In this study, we compared SCs from adult rodent sciatic nerve with acute and chronic denervation, adult rodent skin derived precursor SCs (SKP-SCs), and nerve derived SCs from E16 embryonic nerve. SCs re-express key pro-myelinating transcription factors (Oct-6 and Krox-20) following acute (day 5) nerve injury, but lose this phenotype with chronic denervation (day 56) both in vivo and in cultured nerve SCs in vitro.

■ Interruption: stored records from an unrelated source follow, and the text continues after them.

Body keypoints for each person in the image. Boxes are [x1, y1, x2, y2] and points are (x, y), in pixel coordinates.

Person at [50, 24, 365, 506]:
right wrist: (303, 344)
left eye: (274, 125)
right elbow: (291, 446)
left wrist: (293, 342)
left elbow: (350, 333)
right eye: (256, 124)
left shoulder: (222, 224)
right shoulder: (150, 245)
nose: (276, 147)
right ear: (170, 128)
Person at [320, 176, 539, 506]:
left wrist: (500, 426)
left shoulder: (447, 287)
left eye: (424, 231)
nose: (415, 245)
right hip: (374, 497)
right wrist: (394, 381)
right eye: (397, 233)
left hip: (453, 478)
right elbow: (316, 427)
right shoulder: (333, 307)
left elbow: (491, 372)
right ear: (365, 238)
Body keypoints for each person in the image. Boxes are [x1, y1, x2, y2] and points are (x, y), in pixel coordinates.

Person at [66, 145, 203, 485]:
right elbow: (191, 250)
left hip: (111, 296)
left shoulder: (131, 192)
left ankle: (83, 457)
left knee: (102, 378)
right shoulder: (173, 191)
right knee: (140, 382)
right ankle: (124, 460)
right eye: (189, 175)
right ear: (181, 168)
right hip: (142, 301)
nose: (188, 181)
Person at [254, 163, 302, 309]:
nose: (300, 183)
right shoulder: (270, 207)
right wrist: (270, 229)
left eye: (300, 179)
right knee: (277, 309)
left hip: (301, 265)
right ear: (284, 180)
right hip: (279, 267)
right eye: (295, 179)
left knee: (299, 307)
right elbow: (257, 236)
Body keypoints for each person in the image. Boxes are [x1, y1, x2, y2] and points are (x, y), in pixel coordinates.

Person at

We found that SKP-SCs express Oct-6 and Krox-20, in vitro, to similar levels as the ones from acutely denervated nerve and significantly greatly than ones from chronically denervated nerve. We next tested and compared the various SCs for myelination both in vitro and in vivo and neurite outgrowth assay (DRG-SCs co-culture) in vitro. Additionally we compared SKP-SCs and SCs for cellular proliferation, cytokine releasing capacity and immune modulation by macrophage (M2 type) activation. Adult SKP-SCs were comparable to acutely denervated nerve SCs or embryonic nerve SCs in terms of proliferation, survival in injured nerve, in vitro and in vivo myelination, in vitro neurite outgrowth and immune modulation in injured nerve. Chronically denervated SCs were significantly poorer in all these capabilities.

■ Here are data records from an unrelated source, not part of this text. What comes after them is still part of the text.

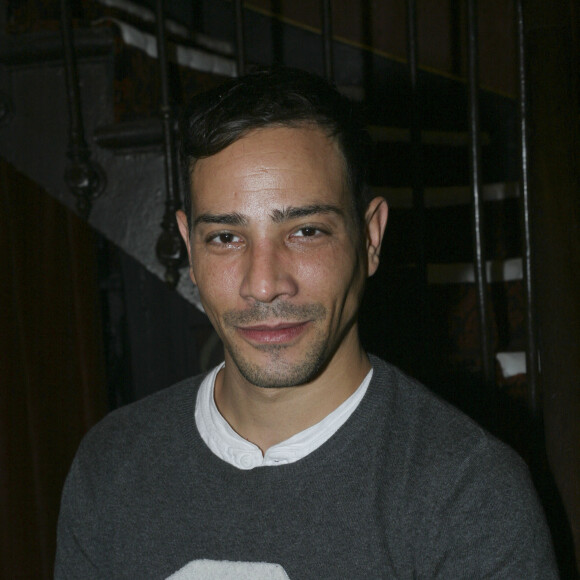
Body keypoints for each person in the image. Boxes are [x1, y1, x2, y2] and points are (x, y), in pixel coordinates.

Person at [55, 67, 557, 579]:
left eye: (306, 231)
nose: (264, 283)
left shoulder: (470, 494)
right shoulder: (111, 465)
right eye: (226, 237)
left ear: (370, 238)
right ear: (188, 245)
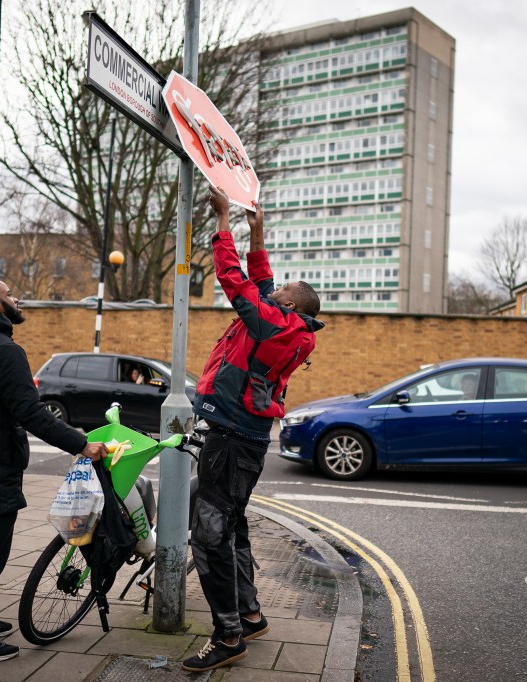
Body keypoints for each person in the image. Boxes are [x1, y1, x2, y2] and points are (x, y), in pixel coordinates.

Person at [183, 186, 324, 673]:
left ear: (293, 306)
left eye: (282, 291)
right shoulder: (286, 322)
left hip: (232, 437)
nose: (274, 289)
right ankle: (249, 613)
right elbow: (260, 281)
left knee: (209, 535)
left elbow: (235, 281)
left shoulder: (276, 324)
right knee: (232, 524)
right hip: (242, 435)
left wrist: (223, 221)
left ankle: (228, 636)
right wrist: (256, 230)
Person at [0, 279, 109, 666]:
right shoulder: (4, 350)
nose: (17, 300)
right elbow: (30, 412)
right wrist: (80, 444)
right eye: (10, 295)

From this study we conclude that: 1) temporal delay following injury results in important phenotypic changes in distal Schwann cells within the nerve and 2) adult SKP-SCs can be used as an alternate therapy to modulate immune response, restore myelination and promote axonal regeneration, in injured peripheral nerve, making these cells a favorable source of autologous cell transplantation.